Every undergraduate Intro to Compilers course reviews the commonly-implemented subsets of context-free grammars: LL(k), SLR(k), LALR(k), LR(k). We are also taught that for any given k, each of those grammars is a subset of the next.
What I've never seen is an explanation of what sorts of programming language syntactic features might require moving to a different language class. There's an obvious practical motivation for GLR parsers, namely, avoiding an unholy commingling of parser and symbol table when parsing C++. But what about the differences between the two "standard" classes, LL and LR?
Two questions:
- What (general) syntactic constructions can be parsed with LR(k) but not LL(k')?
- In what ways, if any, do those constructions manifest as desirable language constructs?
There's a plausible argument for reducing language power by making k as small as possible, because a language requiring many, many tokens of lookahead will be harder for humans to parse, as well as "harder" for machines to parse. Question (2) implicitly asks if the same reasoning ends up holding between classes, as well as within a class.

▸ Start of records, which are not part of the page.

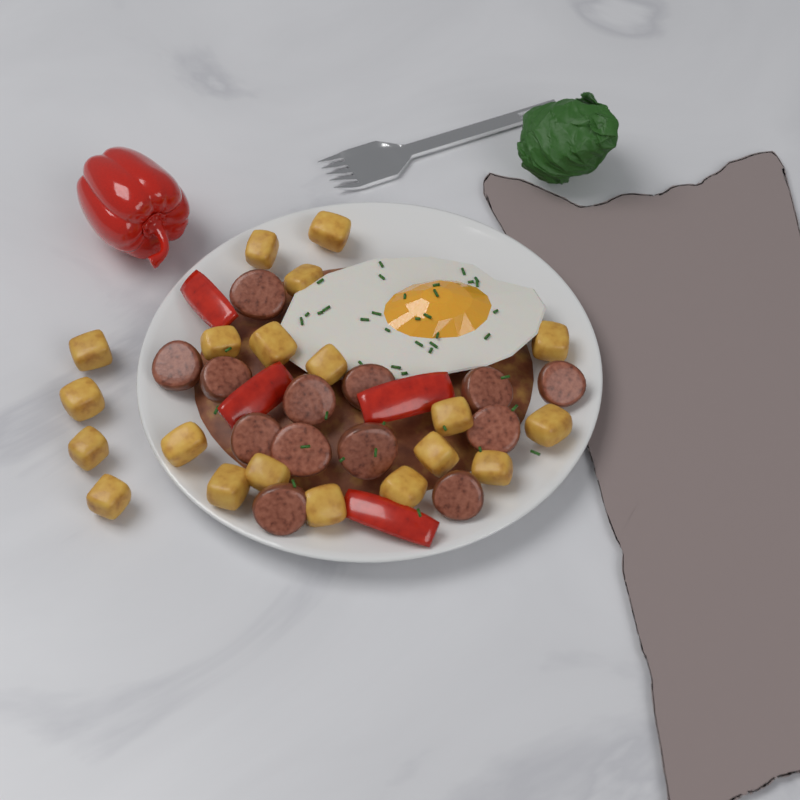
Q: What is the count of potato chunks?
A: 20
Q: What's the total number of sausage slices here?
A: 13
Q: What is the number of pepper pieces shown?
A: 4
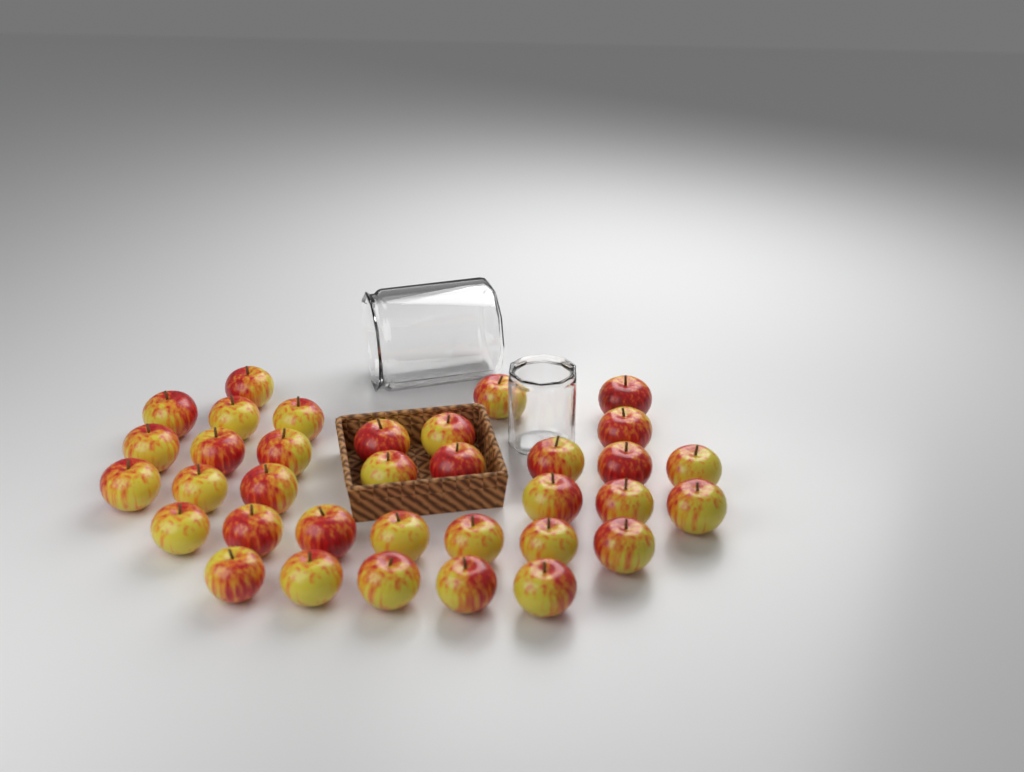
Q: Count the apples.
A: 35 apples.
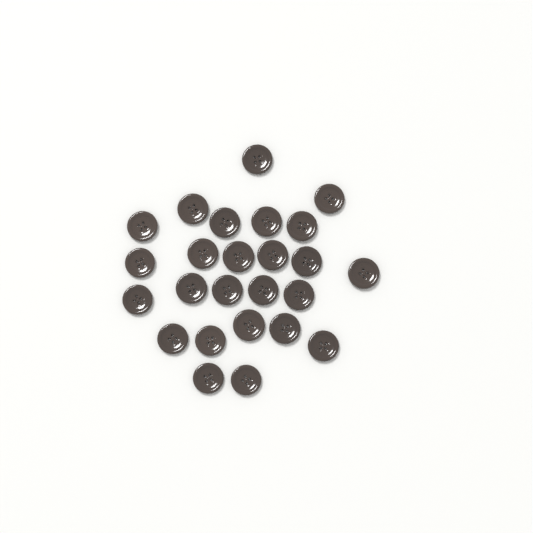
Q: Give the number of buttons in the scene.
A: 25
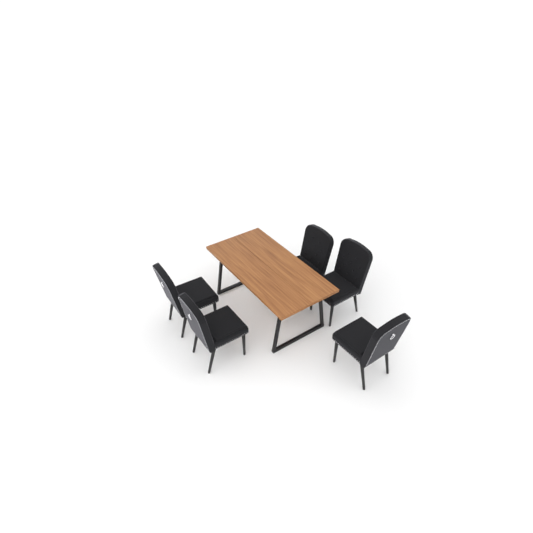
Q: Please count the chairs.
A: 5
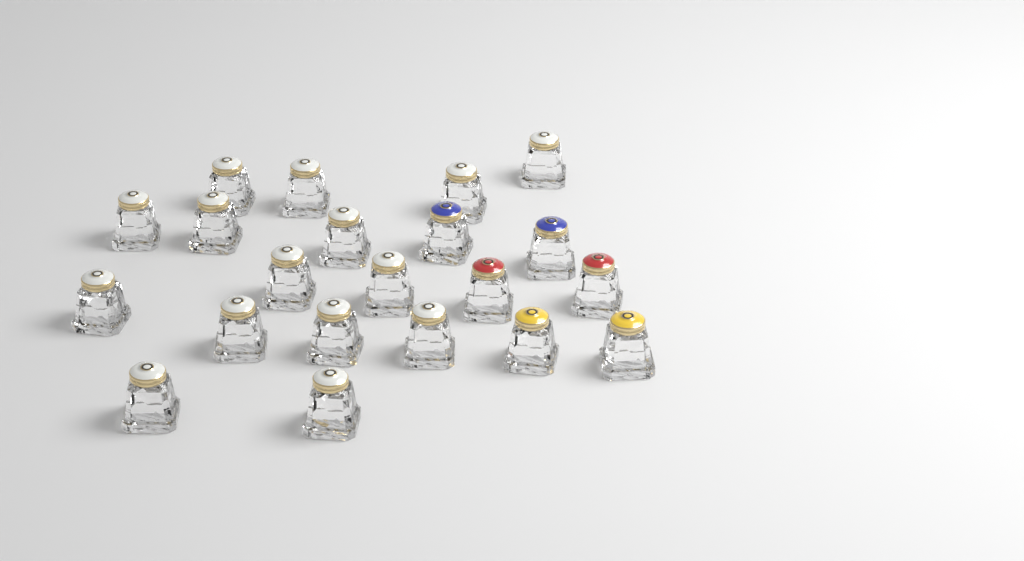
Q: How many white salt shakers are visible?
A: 15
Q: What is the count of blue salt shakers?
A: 2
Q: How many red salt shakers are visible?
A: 2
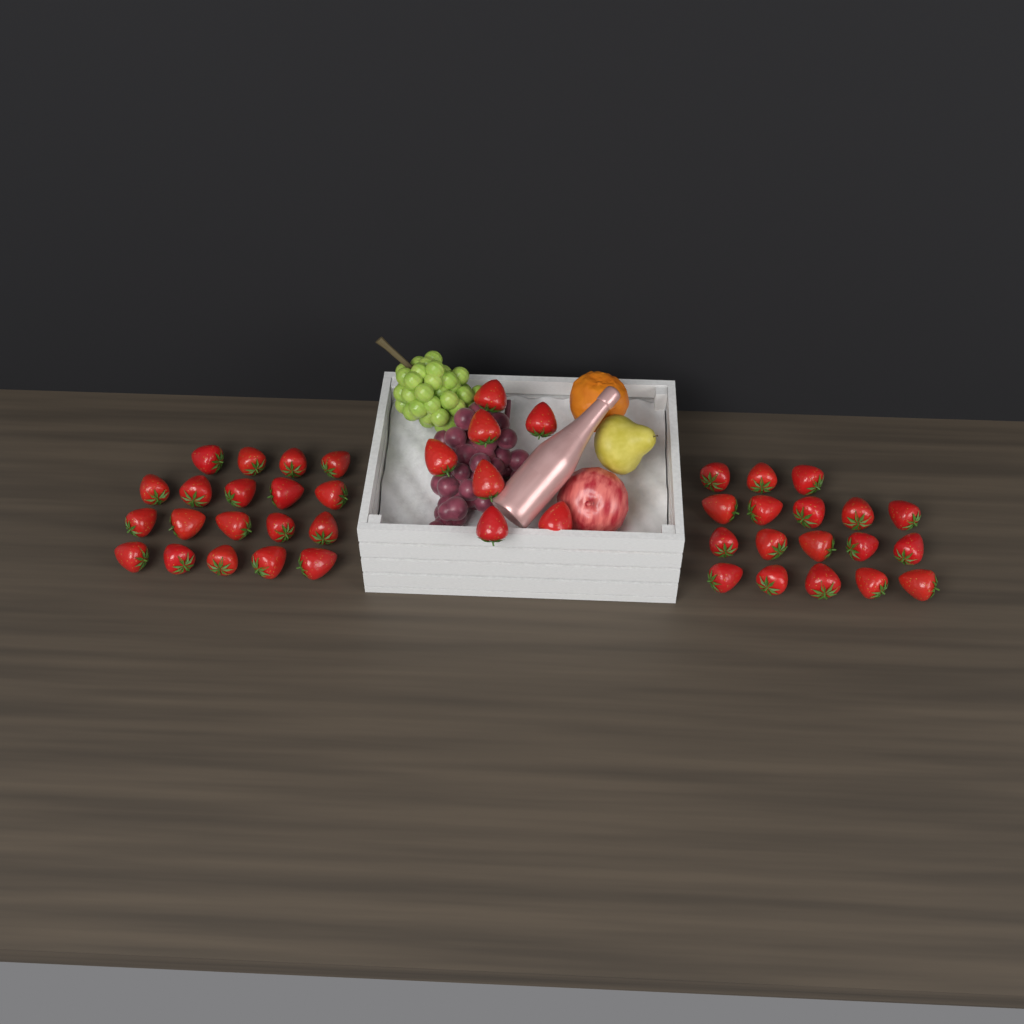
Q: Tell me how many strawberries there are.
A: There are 44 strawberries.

edit: Here's one example to illustrate the sorts of answers I'm looking for, but for regular languages instead of context-free:
When describing a regular language, one usually gets three operators: +
, *
, and ?
. Now, you can remove +
without reducing the power of the language; instead of writing x+
, you write xx*
, and the effect is the same. But if x
is some big and hairy expression, the two x
s are likely to diverge over time due to human forgetfulness, yielding a syntactically correct regular expression that doesn't match the original author's intent. Thus, even though adding +
doesn't strictly add power, it does make the notation less error-prone.
Are there constructs with similar practical (human?) effects that must be "removed" when switching from LR to LL?